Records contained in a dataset
++++

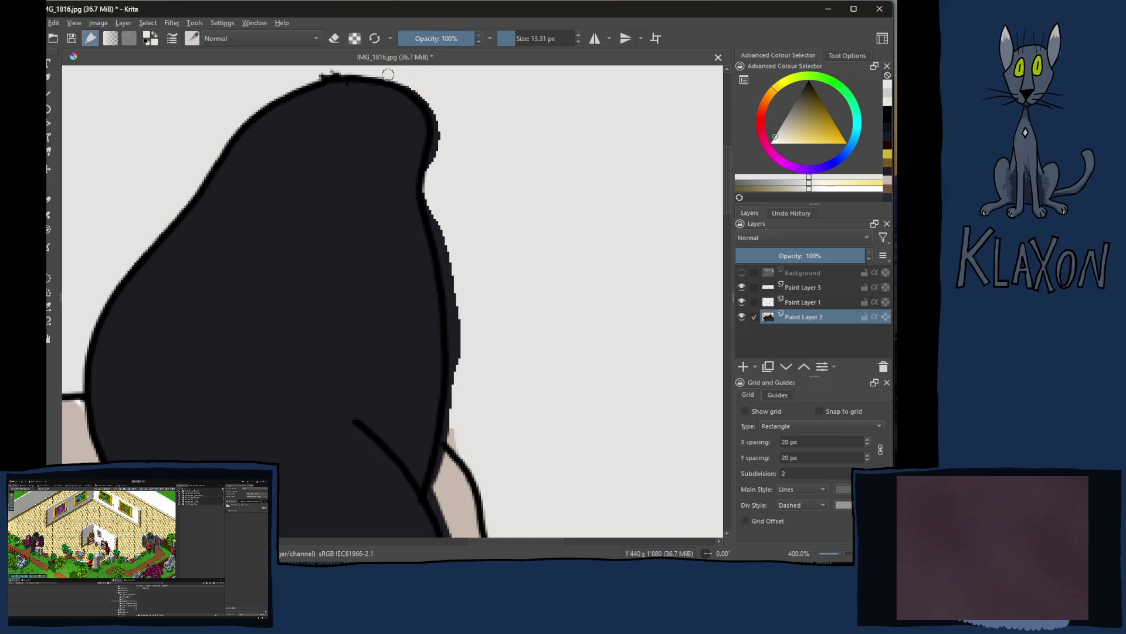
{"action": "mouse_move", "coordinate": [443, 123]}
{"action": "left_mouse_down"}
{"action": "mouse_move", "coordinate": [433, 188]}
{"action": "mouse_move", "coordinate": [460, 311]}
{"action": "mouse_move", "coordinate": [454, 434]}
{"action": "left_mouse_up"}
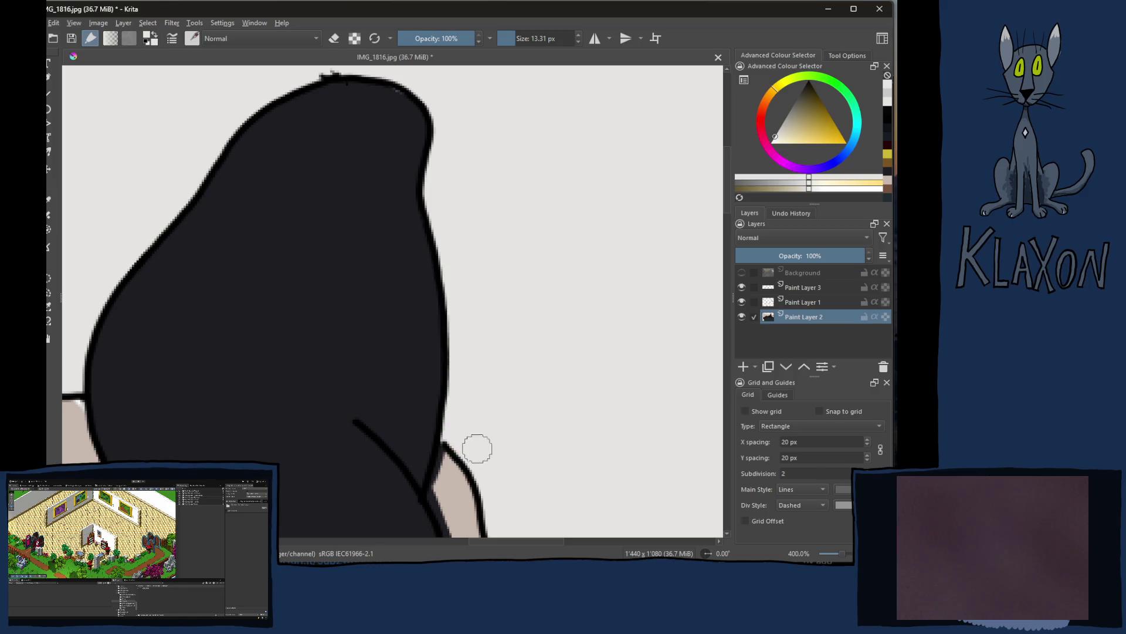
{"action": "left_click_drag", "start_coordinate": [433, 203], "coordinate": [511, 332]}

++++

=== ASSIGNED TASK ===
Your answer should be all lines from the data that contain "coordinate".

=== REPLY ===
{"action": "mouse_move", "coordinate": [443, 123]}
{"action": "mouse_move", "coordinate": [433, 188]}
{"action": "mouse_move", "coordinate": [460, 311]}
{"action": "mouse_move", "coordinate": [454, 434]}
{"action": "left_click_drag", "start_coordinate": [433, 203], "coordinate": [511, 332]}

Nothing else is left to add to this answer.